- Occupation: Sports journalist
- Employer: Seven News Brisbane

= Pat Welsh (sports journalist) =

Australian television journalist

Pat Welsh is a retired Australian sports journalist and reporter. Welsh is currently a sports presenter on Seven News Brisbane.

== Career ==
In 1975, Welsh joined the Seven Network as a sports presenter and reporter. Pat is an Australian sports journalist, commentator, and sports editor.

Welsh is best known for his rugby league and golf commentary and has travelled extensively throughout Europe, Australia, and the United States for the Seven Network. He has covered a wide array of events, including the Bathurst 1000, Melbourne Cup, international rugby league, Summer Olympic Games (Barcelona, Atlanta, Sydney, Athens, Beijing, Rio), and Winter Olympic Games (Nagano, Salt Lake City, Torino).
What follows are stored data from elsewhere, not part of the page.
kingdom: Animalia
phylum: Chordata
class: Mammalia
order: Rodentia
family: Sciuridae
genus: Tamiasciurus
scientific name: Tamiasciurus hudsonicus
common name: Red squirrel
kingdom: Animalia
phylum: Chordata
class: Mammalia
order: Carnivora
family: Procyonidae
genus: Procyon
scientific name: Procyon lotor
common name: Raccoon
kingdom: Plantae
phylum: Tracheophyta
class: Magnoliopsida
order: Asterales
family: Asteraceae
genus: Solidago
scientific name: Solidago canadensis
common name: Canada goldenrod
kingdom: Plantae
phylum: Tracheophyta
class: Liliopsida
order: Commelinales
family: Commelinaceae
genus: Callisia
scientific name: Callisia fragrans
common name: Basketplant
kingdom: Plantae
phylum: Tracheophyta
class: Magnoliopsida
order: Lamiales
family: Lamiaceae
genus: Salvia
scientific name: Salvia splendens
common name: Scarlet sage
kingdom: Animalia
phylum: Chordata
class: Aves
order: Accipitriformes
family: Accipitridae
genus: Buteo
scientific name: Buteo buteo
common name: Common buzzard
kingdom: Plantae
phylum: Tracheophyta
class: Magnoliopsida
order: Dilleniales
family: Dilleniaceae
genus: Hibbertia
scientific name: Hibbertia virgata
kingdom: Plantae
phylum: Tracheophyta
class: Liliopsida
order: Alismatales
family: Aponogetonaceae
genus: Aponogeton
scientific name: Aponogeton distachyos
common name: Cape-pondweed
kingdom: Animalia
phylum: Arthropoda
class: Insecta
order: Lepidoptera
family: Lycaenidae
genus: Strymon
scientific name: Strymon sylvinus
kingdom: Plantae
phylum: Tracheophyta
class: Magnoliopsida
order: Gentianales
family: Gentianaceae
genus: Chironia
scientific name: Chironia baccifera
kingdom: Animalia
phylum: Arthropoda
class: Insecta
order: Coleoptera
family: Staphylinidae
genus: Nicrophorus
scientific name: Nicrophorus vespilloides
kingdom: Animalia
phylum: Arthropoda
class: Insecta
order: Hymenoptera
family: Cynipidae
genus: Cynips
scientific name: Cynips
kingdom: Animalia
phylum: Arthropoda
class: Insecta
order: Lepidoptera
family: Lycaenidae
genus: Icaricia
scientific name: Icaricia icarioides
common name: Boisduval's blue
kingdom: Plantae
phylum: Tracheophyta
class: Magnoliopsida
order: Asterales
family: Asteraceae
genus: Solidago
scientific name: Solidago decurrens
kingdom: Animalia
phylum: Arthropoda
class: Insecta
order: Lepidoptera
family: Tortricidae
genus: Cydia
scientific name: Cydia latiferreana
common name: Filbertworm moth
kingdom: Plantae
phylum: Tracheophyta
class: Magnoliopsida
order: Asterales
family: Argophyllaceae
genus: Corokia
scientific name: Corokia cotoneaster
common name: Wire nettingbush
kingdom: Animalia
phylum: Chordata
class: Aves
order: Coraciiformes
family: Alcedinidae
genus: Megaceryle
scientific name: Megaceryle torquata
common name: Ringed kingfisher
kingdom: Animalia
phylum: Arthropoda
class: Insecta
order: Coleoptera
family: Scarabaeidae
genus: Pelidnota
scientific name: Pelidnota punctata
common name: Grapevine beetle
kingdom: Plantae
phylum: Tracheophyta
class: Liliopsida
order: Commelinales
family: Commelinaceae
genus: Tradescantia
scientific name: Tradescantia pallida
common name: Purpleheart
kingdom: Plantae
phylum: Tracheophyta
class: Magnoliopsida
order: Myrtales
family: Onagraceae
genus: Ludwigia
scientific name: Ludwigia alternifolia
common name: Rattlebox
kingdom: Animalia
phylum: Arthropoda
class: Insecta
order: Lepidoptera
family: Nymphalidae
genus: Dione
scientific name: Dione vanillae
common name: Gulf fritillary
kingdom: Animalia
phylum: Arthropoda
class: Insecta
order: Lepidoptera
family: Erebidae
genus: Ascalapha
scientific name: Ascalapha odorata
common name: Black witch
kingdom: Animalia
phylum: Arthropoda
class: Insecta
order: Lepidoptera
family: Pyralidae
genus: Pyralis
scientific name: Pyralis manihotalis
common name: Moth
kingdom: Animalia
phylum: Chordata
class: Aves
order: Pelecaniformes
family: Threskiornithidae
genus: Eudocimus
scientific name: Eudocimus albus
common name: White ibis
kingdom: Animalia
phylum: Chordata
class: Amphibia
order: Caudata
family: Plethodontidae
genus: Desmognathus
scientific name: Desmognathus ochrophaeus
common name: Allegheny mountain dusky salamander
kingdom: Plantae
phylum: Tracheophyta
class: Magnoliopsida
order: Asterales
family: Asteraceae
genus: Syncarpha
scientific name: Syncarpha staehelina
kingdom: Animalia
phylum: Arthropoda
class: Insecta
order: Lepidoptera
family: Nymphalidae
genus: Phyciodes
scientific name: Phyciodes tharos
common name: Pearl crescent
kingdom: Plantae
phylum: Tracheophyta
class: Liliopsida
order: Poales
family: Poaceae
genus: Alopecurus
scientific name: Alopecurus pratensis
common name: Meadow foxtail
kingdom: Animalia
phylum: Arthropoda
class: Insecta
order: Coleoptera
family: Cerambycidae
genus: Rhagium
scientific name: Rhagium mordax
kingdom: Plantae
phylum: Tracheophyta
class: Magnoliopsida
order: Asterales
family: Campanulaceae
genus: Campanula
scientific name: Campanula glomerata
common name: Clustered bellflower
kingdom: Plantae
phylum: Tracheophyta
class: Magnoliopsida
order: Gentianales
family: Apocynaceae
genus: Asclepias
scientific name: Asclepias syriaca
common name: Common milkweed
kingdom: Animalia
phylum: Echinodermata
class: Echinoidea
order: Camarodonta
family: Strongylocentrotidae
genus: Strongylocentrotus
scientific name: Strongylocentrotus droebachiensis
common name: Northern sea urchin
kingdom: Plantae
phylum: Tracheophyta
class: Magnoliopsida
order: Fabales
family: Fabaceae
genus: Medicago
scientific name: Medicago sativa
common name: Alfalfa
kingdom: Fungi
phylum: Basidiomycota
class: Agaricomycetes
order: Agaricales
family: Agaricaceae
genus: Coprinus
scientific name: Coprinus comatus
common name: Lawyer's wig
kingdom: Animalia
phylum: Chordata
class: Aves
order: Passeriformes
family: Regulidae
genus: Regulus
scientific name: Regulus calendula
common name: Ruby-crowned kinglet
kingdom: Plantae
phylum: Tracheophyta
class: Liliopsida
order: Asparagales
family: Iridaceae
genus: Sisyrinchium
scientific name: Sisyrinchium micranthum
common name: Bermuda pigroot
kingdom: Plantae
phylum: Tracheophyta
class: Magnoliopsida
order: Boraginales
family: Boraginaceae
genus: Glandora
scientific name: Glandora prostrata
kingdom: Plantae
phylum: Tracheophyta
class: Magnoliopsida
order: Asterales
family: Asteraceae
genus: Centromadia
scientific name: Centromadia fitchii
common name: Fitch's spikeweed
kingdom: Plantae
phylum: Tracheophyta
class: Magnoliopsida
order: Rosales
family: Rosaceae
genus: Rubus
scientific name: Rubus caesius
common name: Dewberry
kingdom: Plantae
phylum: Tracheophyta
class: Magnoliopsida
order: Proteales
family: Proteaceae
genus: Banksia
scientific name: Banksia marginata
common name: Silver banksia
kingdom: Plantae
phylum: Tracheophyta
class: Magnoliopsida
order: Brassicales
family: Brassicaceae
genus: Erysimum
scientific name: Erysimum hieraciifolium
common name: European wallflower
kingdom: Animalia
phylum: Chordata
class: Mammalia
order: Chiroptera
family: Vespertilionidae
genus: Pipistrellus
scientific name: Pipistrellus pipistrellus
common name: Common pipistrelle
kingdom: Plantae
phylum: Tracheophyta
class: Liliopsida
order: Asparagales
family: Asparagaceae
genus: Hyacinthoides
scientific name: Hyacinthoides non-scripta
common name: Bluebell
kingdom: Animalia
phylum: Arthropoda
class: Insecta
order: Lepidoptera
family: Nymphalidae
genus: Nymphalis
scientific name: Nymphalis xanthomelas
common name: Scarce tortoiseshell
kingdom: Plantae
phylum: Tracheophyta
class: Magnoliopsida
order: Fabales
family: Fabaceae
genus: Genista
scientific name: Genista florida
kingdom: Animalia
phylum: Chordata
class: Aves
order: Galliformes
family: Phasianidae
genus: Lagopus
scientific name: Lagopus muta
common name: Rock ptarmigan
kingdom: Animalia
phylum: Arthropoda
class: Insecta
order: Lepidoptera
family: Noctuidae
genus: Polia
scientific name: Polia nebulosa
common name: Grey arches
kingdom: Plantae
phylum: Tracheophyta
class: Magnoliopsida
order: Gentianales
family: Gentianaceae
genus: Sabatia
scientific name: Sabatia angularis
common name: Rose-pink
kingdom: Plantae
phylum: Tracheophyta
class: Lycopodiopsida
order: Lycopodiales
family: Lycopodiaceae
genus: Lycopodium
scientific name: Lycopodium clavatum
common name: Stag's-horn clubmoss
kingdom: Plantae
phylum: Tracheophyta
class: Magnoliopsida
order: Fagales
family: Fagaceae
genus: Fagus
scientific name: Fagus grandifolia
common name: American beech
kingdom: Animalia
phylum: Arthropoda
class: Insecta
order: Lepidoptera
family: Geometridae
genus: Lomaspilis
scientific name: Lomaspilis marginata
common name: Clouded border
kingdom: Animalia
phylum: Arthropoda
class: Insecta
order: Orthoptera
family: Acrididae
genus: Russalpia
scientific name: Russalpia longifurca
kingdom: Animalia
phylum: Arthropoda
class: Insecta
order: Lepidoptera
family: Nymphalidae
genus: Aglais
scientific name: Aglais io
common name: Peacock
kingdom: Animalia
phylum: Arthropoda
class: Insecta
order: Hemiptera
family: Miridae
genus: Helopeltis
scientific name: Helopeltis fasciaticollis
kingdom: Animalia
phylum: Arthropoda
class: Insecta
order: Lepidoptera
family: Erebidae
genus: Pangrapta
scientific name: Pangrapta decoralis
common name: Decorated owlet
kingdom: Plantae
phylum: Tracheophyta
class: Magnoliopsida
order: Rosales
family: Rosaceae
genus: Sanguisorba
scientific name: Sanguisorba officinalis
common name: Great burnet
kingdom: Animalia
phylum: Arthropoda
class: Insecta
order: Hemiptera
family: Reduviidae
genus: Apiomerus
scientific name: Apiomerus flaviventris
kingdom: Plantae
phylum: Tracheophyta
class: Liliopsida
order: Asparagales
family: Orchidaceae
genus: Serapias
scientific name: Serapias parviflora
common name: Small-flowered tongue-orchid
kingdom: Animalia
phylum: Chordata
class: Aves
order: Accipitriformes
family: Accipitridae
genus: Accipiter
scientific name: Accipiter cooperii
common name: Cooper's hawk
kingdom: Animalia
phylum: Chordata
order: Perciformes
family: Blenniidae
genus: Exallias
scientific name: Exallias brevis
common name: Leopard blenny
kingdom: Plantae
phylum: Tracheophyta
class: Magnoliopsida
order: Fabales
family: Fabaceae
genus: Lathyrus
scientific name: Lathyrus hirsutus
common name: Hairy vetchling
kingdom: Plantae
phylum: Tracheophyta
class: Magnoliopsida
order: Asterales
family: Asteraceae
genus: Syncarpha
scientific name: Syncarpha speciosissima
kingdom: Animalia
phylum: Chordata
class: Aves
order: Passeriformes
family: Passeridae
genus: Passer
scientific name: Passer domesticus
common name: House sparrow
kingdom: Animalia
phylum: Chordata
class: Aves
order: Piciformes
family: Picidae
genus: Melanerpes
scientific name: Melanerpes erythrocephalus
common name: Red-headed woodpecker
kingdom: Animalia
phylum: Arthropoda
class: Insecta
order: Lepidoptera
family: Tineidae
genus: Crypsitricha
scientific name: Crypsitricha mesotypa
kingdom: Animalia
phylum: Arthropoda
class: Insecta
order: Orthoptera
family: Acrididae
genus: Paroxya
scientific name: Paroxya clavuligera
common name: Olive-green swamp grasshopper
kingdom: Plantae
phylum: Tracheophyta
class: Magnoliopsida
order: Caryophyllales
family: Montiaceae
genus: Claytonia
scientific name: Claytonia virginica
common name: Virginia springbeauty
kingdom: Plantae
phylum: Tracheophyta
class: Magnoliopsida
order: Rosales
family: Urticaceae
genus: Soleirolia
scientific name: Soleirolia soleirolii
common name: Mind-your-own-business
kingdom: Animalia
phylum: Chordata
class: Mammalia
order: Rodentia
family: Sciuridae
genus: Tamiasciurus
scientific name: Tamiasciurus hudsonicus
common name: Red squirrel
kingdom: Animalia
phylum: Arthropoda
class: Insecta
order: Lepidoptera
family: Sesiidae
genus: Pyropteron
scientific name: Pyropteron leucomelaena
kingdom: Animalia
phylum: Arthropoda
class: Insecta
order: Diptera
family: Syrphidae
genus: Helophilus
Welsh began co-hosting the Breakfast with Pat & Heals breakfast program with former Australian cricketer Ian Healy on 7 September 2020, when SEN Track was launched in both North Queensland and South East Queensland. The program was also heard on the new digital station SENQ in 2021. Welsh continued co-hosting the program when 693 SENQ launched on the 693 AM frequency in Brisbane on 1 July 2022, after the Sports Entertainment Network acquired the license of long-running Brisbane music station 4KQ from the Australian Radio Network, a subsidiary of HT&E.

In January 2023, Welsh announced his resignation from the Seven Network after 47 years. Ben Davis replaced him as sports editor.

== Personal life ==
In June 2010, Welsh announced that he was engaged to Cecilynne Jurss.

In July 2013, he was appointed an Ambassador for Alzheimer's Australia (QLD) and a Dementia Australia Ambassador in October 2017.